Tuesday, May 13, 2014

Finding Reality


I think of the search for reality as finding reality through the rational and the intuitional, through reason and through emotional conviction. These two work together something like art and emotion, the emotional subjective parts of the brain connect with the abstract and cerebral parts in art creation. Art philosopher Denis Dutton compared this to an intersection between them that helps us find reality. Looking for reality is usually more of an art than a science, which sounds less mechanical, less controllable, but perhaps it is more accurate.

Reality needs to be our guide, reason and intuition can sometimes mislead us, which I think one of the Founding Fathers said in a different way about developing the U.S. Constitution. We can use anything, even the “direct apprehension” that Schopenhauer talked about, we can use reason, intuition, science, anything to find reality. Why not? Nietzsche talked about reason as not being an independent entity but as a state of relationship between all the various passions and desires, he said every passion possesses its own quantum of reason.

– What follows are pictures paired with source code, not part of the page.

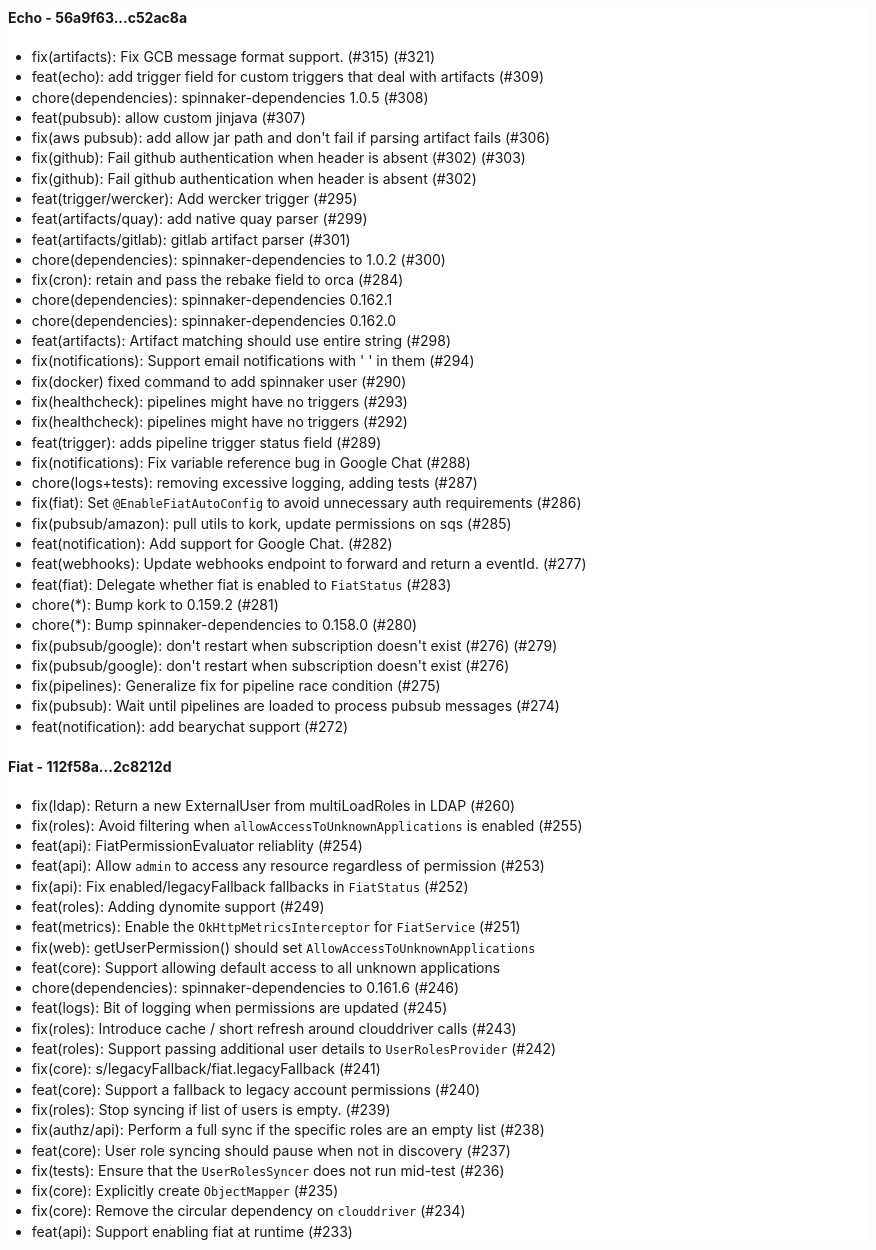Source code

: #### Echo  - 56a9f63...c52ac8a
 - fix(artifacts): Fix GCB message format support. (#315) (#321)
 - feat(echo): add trigger field for custom triggers that deal with artifacts (#309)
 - chore(dependencies): spinnaker-dependencies 1.0.5 (#308)
 - feat(pubsub): allow custom jinjava (#307)
 - fix(aws pubsub): add allow jar path and don't fail if parsing artifact fails (#306)
 - fix(github): Fail github authentication when header is absent (#302) (#303)
 - fix(github): Fail github authentication when header is absent (#302)
 - feat(trigger/wercker): Add wercker trigger (#295)
 - feat(artifacts/quay): add native quay parser (#299)
 - feat(artifacts/gitlab): gitlab artifact parser (#301)
 - chore(dependencies): spinnaker-dependencies to 1.0.2 (#300)
 - fix(cron): retain and pass the rebake field to orca (#284)
 - chore(dependencies): spinnaker-dependencies 0.162.1
 - chore(dependencies): spinnaker-dependencies 0.162.0
 - feat(artifacts): Artifact matching should use entire string (#298)
 - fix(notifications): Support email notifications with ' ' in them (#294)
 - fix(docker) fixed command to add spinnaker user (#290)
 - fix(healthcheck): pipelines might have no triggers (#293)
 - fix(healthcheck): pipelines might have no triggers (#292)
 - feat(trigger): adds pipeline trigger status field (#289)
 - fix(notifications): Fix variable reference bug in Google Chat (#288)
 - chore(logs+tests): removing excessive logging, adding tests (#287)
 - fix(fiat): Set `@EnableFiatAutoConfig` to avoid unnecessary auth requirements (#286)
 - fix(pubsub/amazon): pull utils to kork, update permissions on sqs (#285)
 - feat(notification): Add support for Google Chat. (#282)
 - feat(webhooks): Update webhooks endpoint to forward and return a eventId. (#277)
 - feat(fiat): Delegate whether fiat is enabled to `FiatStatus` (#283)
 - chore(*): Bump kork to 0.159.2 (#281)
 - chore(*): Bump spinnaker-dependencies to 0.158.0 (#280)
 - fix(pubsub/google): don't restart when subscription doesn't exist (#276) (#279)
 - fix(pubsub/google): don't restart when subscription doesn't exist (#276)
 - fix(pipelines): Generalize fix for pipeline race condition (#275)
 - fix(pubsub): Wait until pipelines are loaded to process pubsub messages (#274)
 - feat(notification): add bearychat support (#272)

#### Fiat  - 112f58a...2c8212d
 - fix(ldap): Return a new ExternalUser from multiLoadRoles in LDAP (#260)
 - fix(roles): Avoid filtering when `allowAccessToUnknownApplications` is enabled (#255)
 - feat(api): FiatPermissionEvaluator reliablity (#254)
 - feat(api): Allow `admin` to access any resource regardless of permission (#253)
 - fix(api): Fix enabled/legacyFallback fallbacks in `FiatStatus` (#252)
 - feat(roles): Adding dynomite support (#249)
 - feat(metrics): Enable the `OkHttpMetricsInterceptor` for `FiatService` (#251)
 - fix(web): getUserPermission() should set `AllowAccessToUnknownApplications`
 - feat(core): Support allowing default access to all unknown applications
 - chore(dependencies): spinnaker-dependencies to 0.161.6 (#246)
 - feat(logs): Bit of logging when permissions are updated (#245)
 - fix(roles): Introduce cache / short refresh around clouddriver calls (#243)
 - feat(roles): Support passing additional user details to `UserRolesProvider` (#242)
 - fix(core): s/legacyFallback/fiat.legacyFallback (#241)
 - feat(core): Support a fallback to legacy account permissions (#240)
 - fix(roles): Stop syncing if list of users is empty. (#239)
 - fix(authz/api): Perform a full sync if the specific roles are an empty list (#238)
 - feat(core): User role syncing should pause when not in discovery (#237)
 - fix(tests): Ensure that the `UserRolesSyncer` does not run mid-test (#236)
 - fix(core): Explicitly create `ObjectMapper` (#235)
 - fix(core): Remove the circular dependency on `clouddriver` (#234)
 - feat(api): Support enabling fiat at runtime (#233)
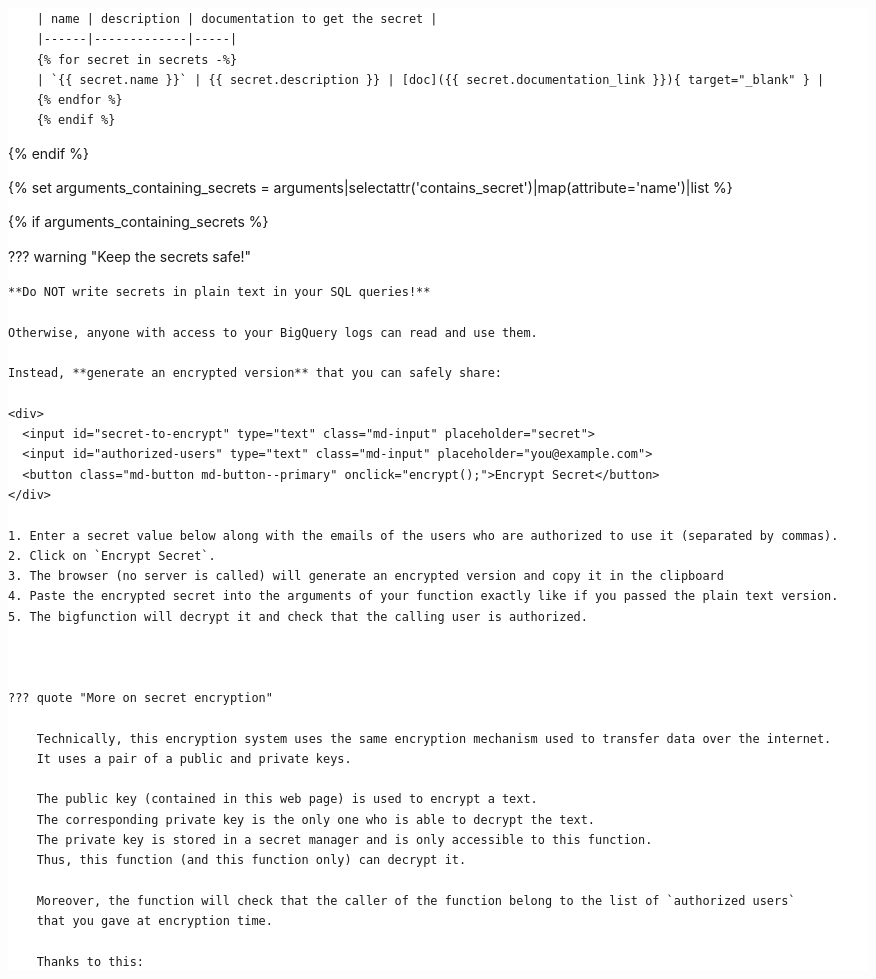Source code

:         | name | description | documentation to get the secret |
        |------|-------------|-----|
        {% for secret in secrets -%}
        | `{{ secret.name }}` | {{ secret.description }} | [doc]({{ secret.documentation_link }}){ target="_blank" } |
        {% endfor %}
        {% endif %}


{% endif %}



{% set arguments_containing_secrets = arguments|selectattr('contains_secret')|map(attribute='name')|list %}

{% if arguments_containing_secrets %}


??? warning "Keep the secrets safe!"

    **Do NOT write secrets in plain text in your SQL queries!**

    Otherwise, anyone with access to your BigQuery logs can read and use them.

    Instead, **generate an encrypted version** that you can safely share:

    <div>
      <input id="secret-to-encrypt" type="text" class="md-input" placeholder="secret">
      <input id="authorized-users" type="text" class="md-input" placeholder="you@example.com">
      <button class="md-button md-button--primary" onclick="encrypt();">Encrypt Secret</button>
    </div>

    1. Enter a secret value below along with the emails of the users who are authorized to use it (separated by commas).
    2. Click on `Encrypt Secret`.
    3. The browser (no server is called) will generate an encrypted version and copy it in the clipboard
    4. Paste the encrypted secret into the arguments of your function exactly like if you passed the plain text version.
    5. The bigfunction will decrypt it and check that the calling user is authorized.



    ??? quote "More on secret encryption"

        Technically, this encryption system uses the same encryption mechanism used to transfer data over the internet.
        It uses a pair of a public and private keys.

        The public key (contained in this web page) is used to encrypt a text.
        The corresponding private key is the only one who is able to decrypt the text.
        The private key is stored in a secret manager and is only accessible to this function.
        Thus, this function (and this function only) can decrypt it.

        Moreover, the function will check that the caller of the function belong to the list of `authorized users`
        that you gave at encryption time.

        Thanks to this:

Ultimately I believe we need to apply all of these things in enlisting nature in service to our evolution toward Godhood, the sacred, moral, and natural direction of ethical evolution. To go into the weeds a bit: Being-in-Itself has been sidelined (but not really forsaken) and replaced with Being-in-the-world by Heidegger, which has been transformed here into Itself-in-Being as the most admirable action and actor of history, since Being-in-Itself does not really exist accept in the minds of a few arcane philosophers and theologians. Itself-in-Being, which we are, needs to evolve to the zenith of Itself-in-Being of Godhood in the real world. God, or rather Godhood, is not dead---and the Absolute is not ancient Greek or Eastern religious Nothingness (which is only an inward symbolic experience of God)---when attaining Godhood is understood as evolving from where we are now to material/supermaterial Godhood in nature.